Exploring Nostalgic Rhetoric in UK Parliamentary Speeches Using a LLM
P4-S90-5
Presented by: Pietro Michael Lepidi, Mária Žuffová
Politicians' pledges focus on the future. Yet, Trump's campaign slogan, "Make America Great Again," and Farage's Brexit slogan, "Take back control," referred to the past. Although invoking nostalgia has long been an important element of political strategy, empirical studies examining the extent of nostalgia focus on party manifestos and defining nostalgia as a reference to the past (Müller, 2022; Müller & Proksch, 2024).
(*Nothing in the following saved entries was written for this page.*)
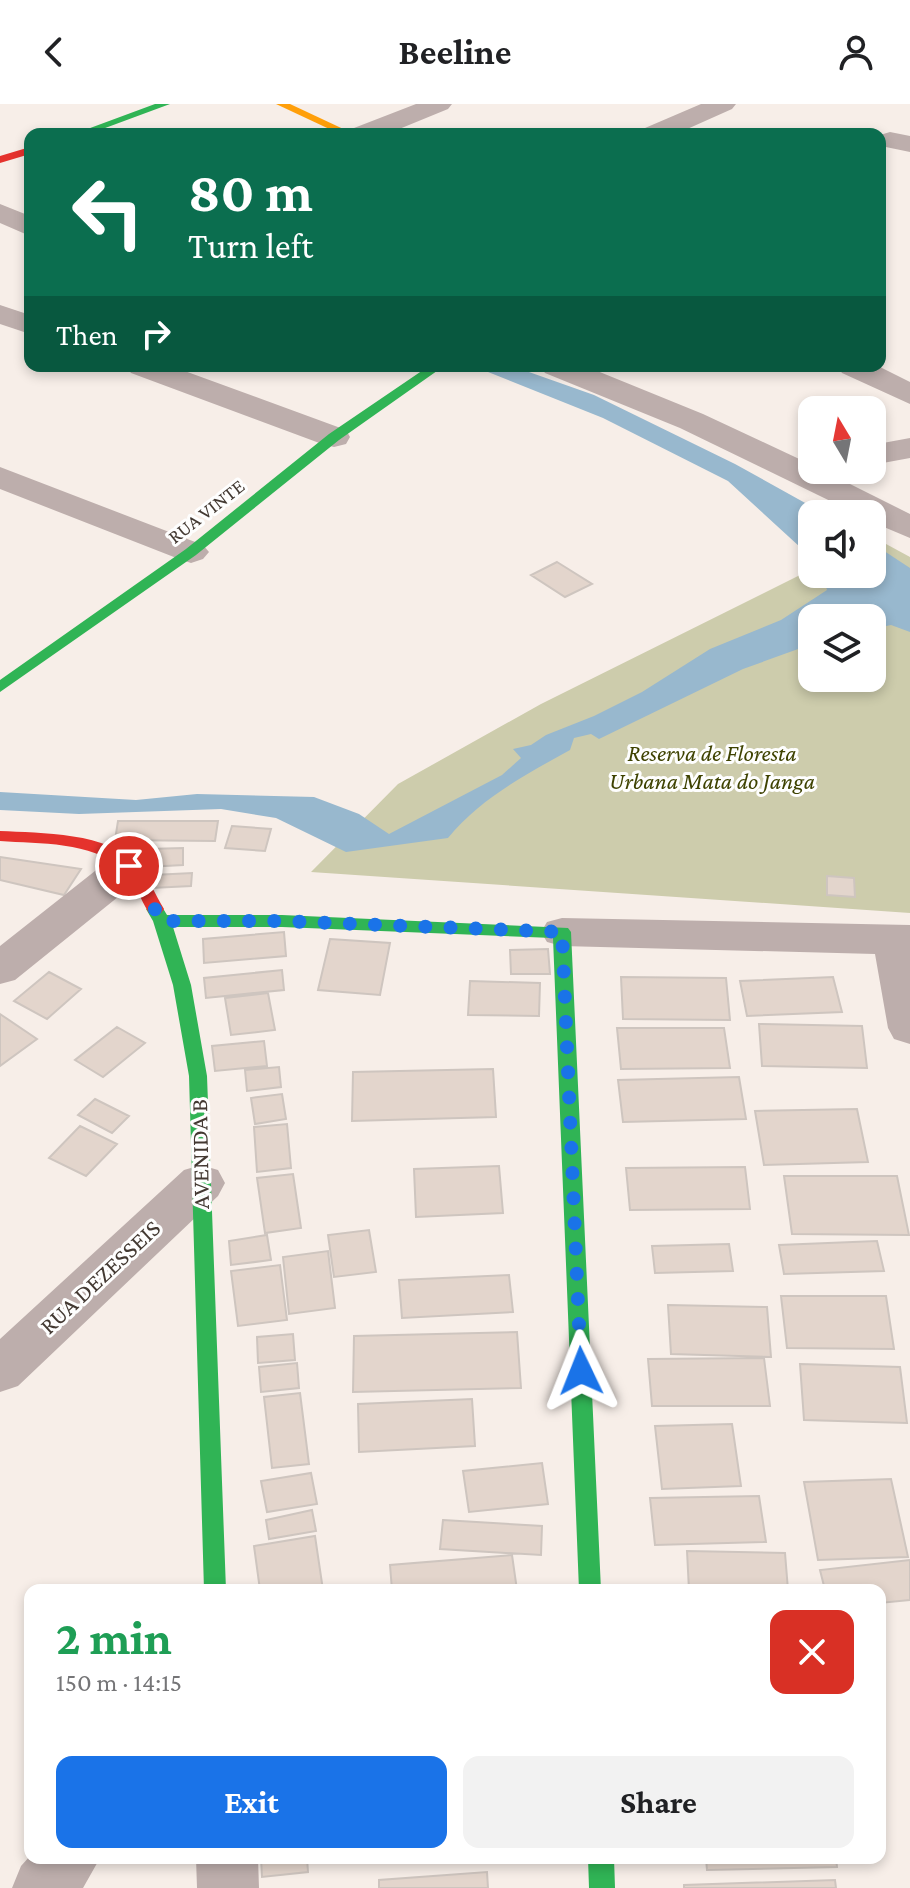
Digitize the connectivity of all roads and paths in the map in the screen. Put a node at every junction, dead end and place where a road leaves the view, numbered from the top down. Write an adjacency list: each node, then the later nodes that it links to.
1 (165, 104): 5 (street)
2 (281, 104): 6 (street)
3 (439, 104): 7 (street)
4 (723, 104): 8 (street)
5 (127, 124)
6 (335, 128)
7 (378, 128)
8 (668, 128)
9 (24, 152): 10 (street)
10 (0, 160)
11 (0, 212): 12 (street)
12 (24, 224)
13 (0, 314): 14 (street)
14 (24, 323)
15 (158, 372): 20 (street)
16 (429, 372): 20 (street, RUA VINTE)
17 (572, 372): 23 (street)
18 (865, 372): 19 (street)
19 (910, 394)
20 (334, 437): 27 (street, RUA VINTE)
21 (910, 448): 22 (street)
22 (886, 452)
23 (798, 464)
24 (0, 477): 27 (street)
25 (834, 484): 26 (street)
26 (910, 528)
27 (191, 552): 28 (street, RUA VINTE)
28 (0, 687)
29 (0, 836): 30 (street)
30 (129, 866): 31 (street, AVENIDA B); 34 (street)
31 (162, 921): 32 (street); 36 (street, AVENIDA B)
32 (562, 932): 33 (street); 39 (street)
33 (902, 940): 35 (street)
34 (0, 969)
35 (910, 1028)
36 (201, 1183): 37 (street, RUA DEZESSEIS); 38 (street, AVENIDA B)
37 (0, 1371)
38 (215, 1584)
39 (590, 1584)
40 (64, 1864): 43 (street)
41 (227, 1864): 44 (street)
42 (601, 1864): 45 (street)
43 (43, 1888)
44 (228, 1888)
45 (602, 1888)

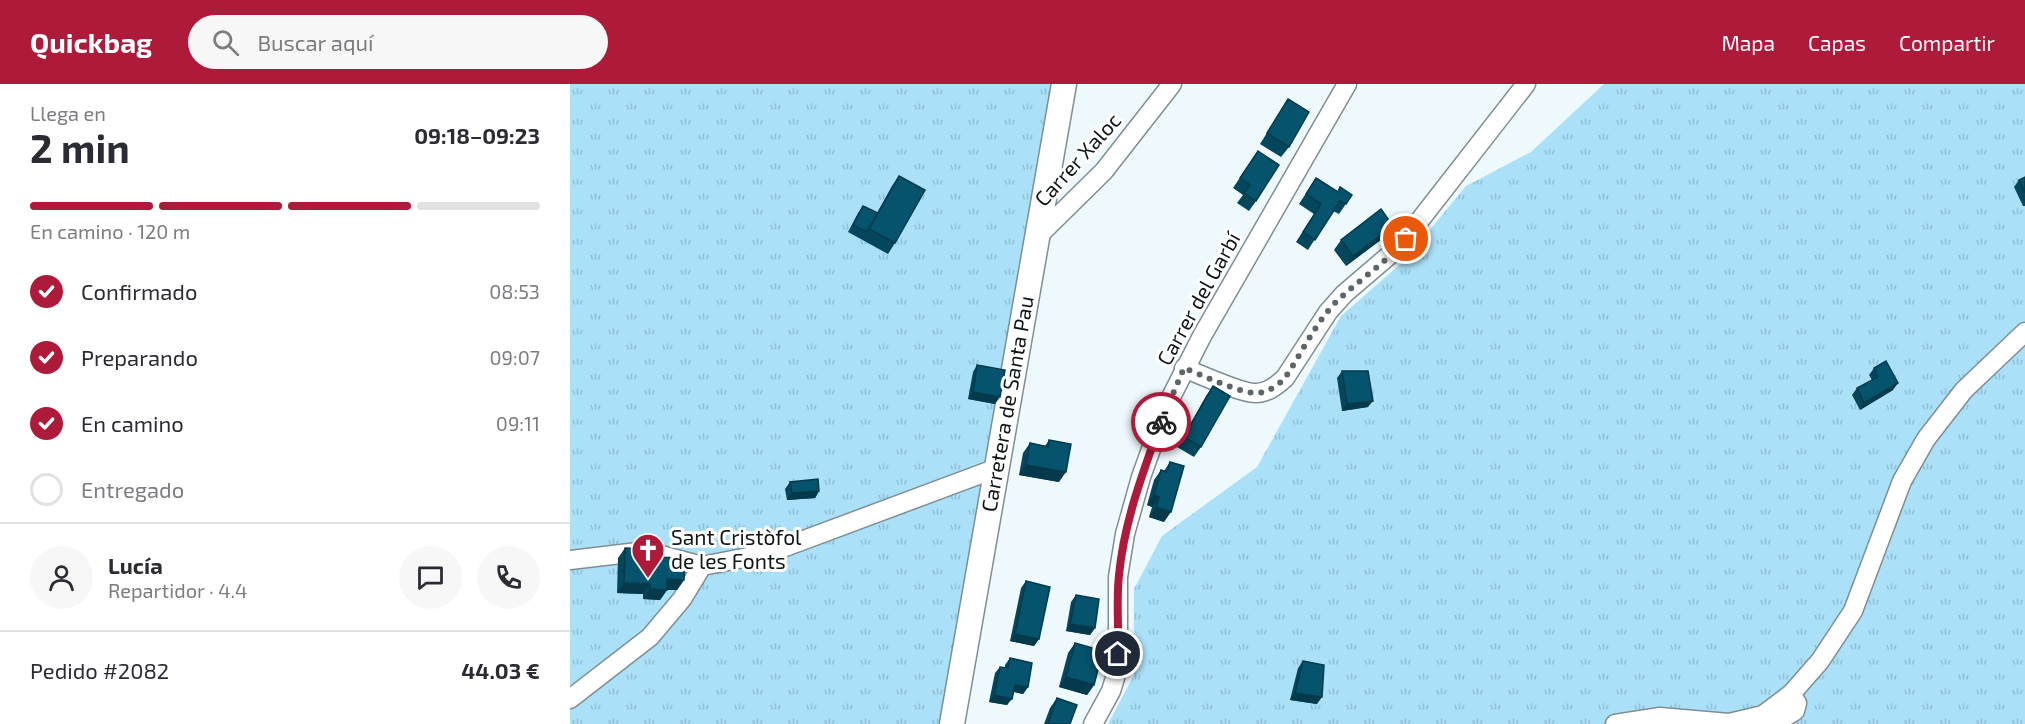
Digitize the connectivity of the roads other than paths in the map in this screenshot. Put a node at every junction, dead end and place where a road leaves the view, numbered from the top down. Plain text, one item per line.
1 (1064, 84) edge
2 (1172, 84) edge
3 (1347, 84) edge
4 (1526, 84) edge
5 (1038, 236) junction
6 (2025, 332) edge
7 (1184, 368) junction
8 (997, 468) junction
9 (570, 560) edge
10 (702, 566) junction
11 (1791, 694) junction
12 (570, 699) edge
13 (952, 724) edge
14 (1093, 724) edge
15 (1615, 724) edge
16 (1773, 724) edge

1 - 5 main road, Carretera de Santa Pau
2 - 5 street, Carrer Xaloc
3 - 7 street, Carrer del Garbí
4 - 7 street
5 - 8 main road, Carretera de Santa Pau
6 - 11 street
7 - 14 street, Carrer del Garbí
8 - 10 street
8 - 13 main road, Carretera de Santa Pau
9 - 10 street
10 - 12 street
11 - 15 street
11 - 16 street

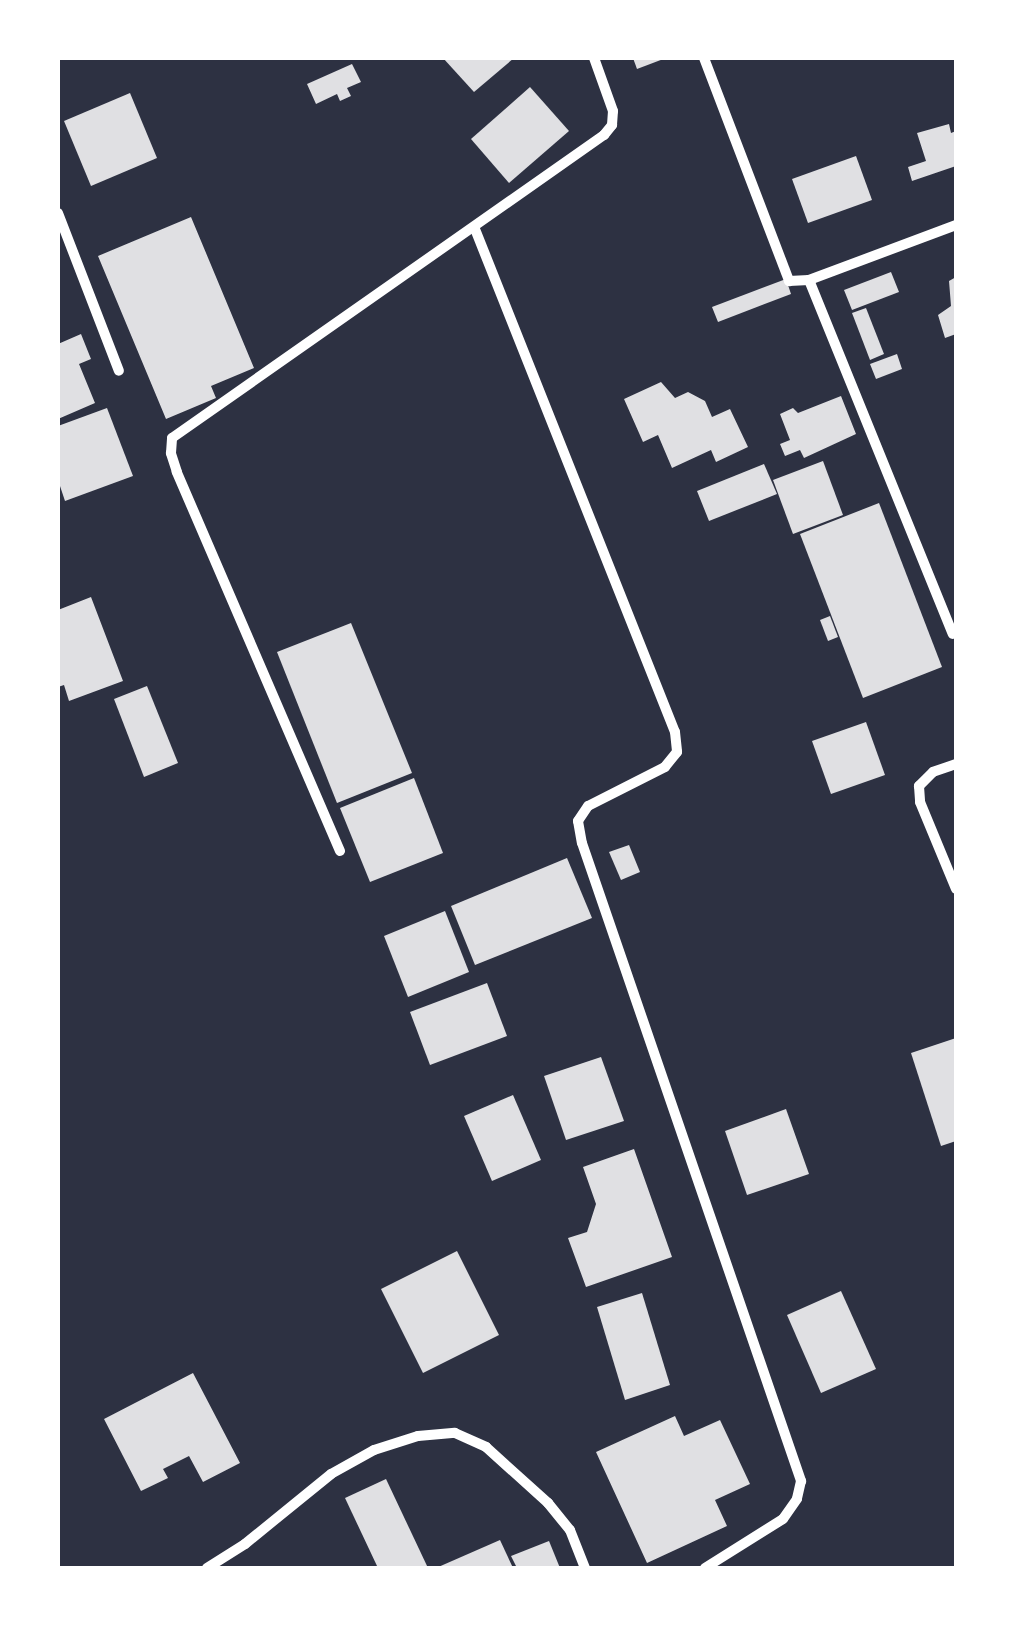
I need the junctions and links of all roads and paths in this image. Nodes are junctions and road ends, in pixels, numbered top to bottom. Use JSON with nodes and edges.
{"nodes":[{"id":1,"x":594,"y":58,"type":"edge"},
{"id":2,"x":704,"y":58,"type":"edge"},
{"id":3,"x":58,"y":212,"type":"edge"},
{"id":4,"x":956,"y":225,"type":"edge"},
{"id":5,"x":474,"y":229,"type":"junction"},
{"id":6,"x":808,"y":280,"type":"junction"},
{"id":7,"x":119,"y":372,"type":"dead end"},
{"id":8,"x":953,"y":634,"type":"dead end"},
{"id":9,"x":956,"y":764,"type":"edge"},
{"id":10,"x":340,"y":851,"type":"dead end"},
{"id":11,"x":956,"y":889,"type":"edge"},
{"id":12,"x":207,"y":1568,"type":"edge"},
{"id":13,"x":585,"y":1568,"type":"edge"},
{"id":14,"x":705,"y":1568,"type":"edge"}],
"edges":[{"from":1,"to":5,"type":"street"},
{"from":2,"to":6,"type":"street"},
{"from":3,"to":7,"type":"street"},
{"from":4,"to":6,"type":"street"},
{"from":5,"to":10,"type":"street"},
{"from":5,"to":14,"type":"street"},
{"from":6,"to":8,"type":"street"},
{"from":9,"to":11,"type":"street"},
{"from":12,"to":13,"type":"street"}]}
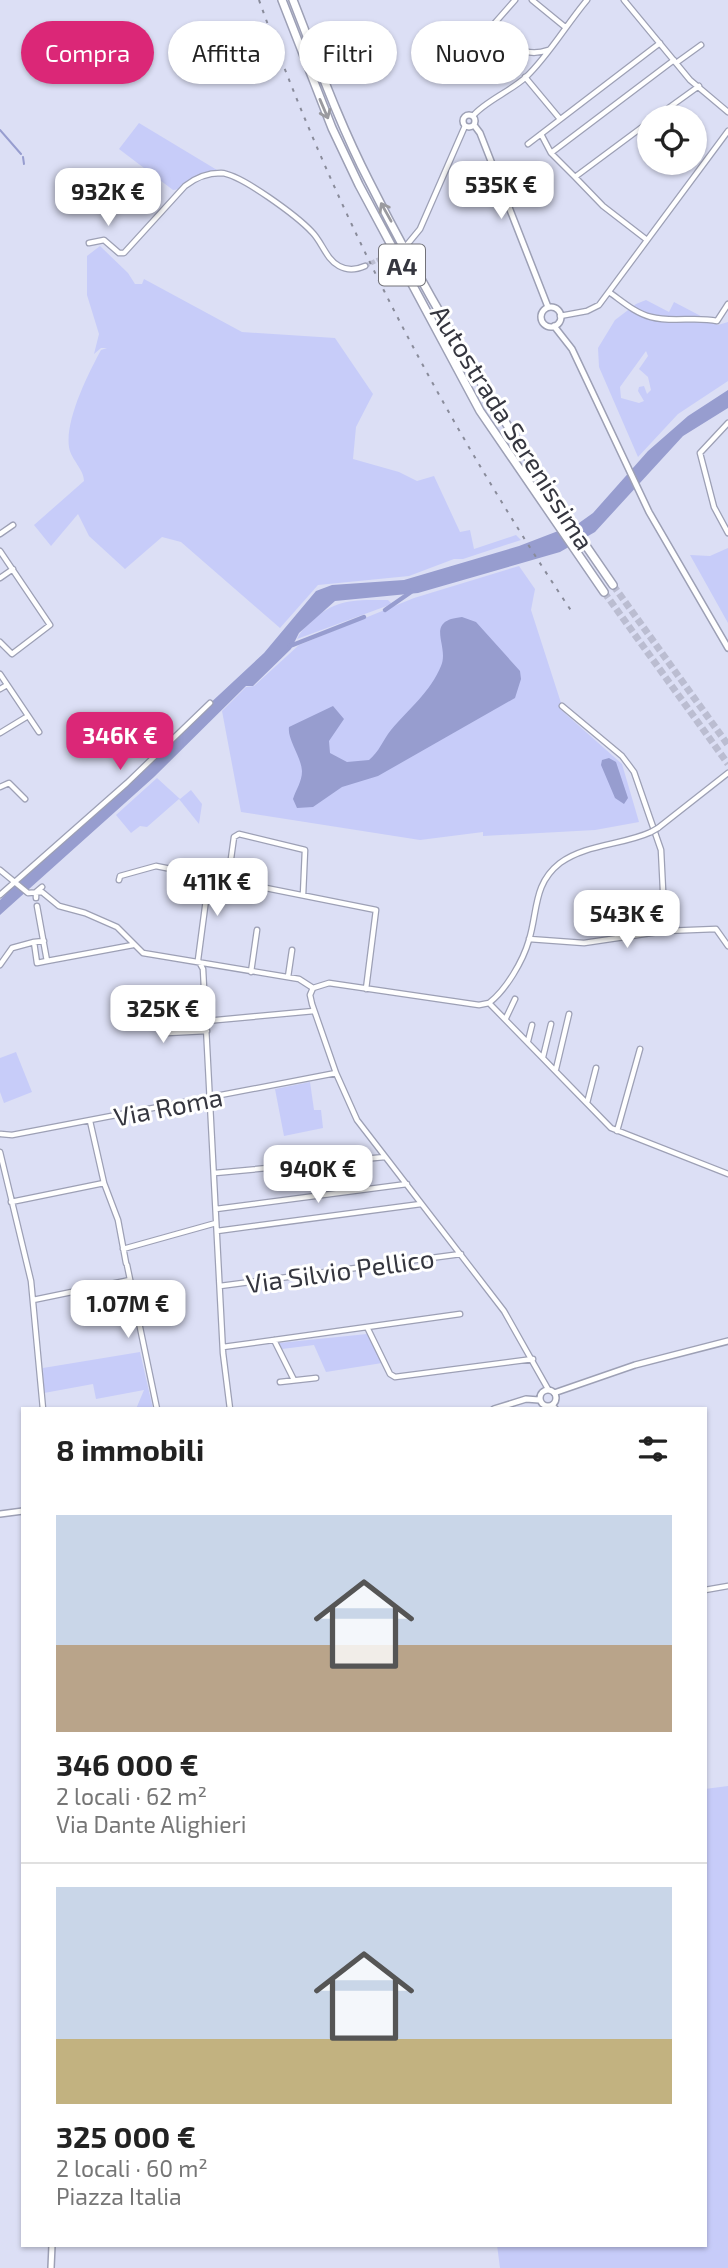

In this study, we extend this work to a new dataset: parliamentary speeches. In our work, we ask (1) to what extent is nostalgic rhetoric expressed in UK parliamentary speeches between 2009 and 2019 and (2) how the extent of expressed nostalgic rhetoric varies. We used a pre-trained nostalgic detection model trained on political party manifestos (Müller & Proksch, 2024) to detect the nostalgic expression in UK parliamentary speeches. We found that nostalgic rhetoric is only used 1.15% of the time, especially when discussing culture, and by smaller political parties, with the Respect party using nostalgic rhetoric the most on average, with 4.70% of their speeches containing nostalgic rhetoric, followed by APNI (3.12%), and UUP (1.97%). Consistent with previous research, we find culture to be the most prominent topic with nostalgic rhetoric usage (Müller & Proksch, 2024). However, contradictory to previous research (Müller & Proksch, 2024), we do not find culturally conservative parties to use the most nostalgic rhetoric. While nostalgia might play a role in political party manifestos as a political strategy, its role in parliamentary speeches is rare and topic-specific.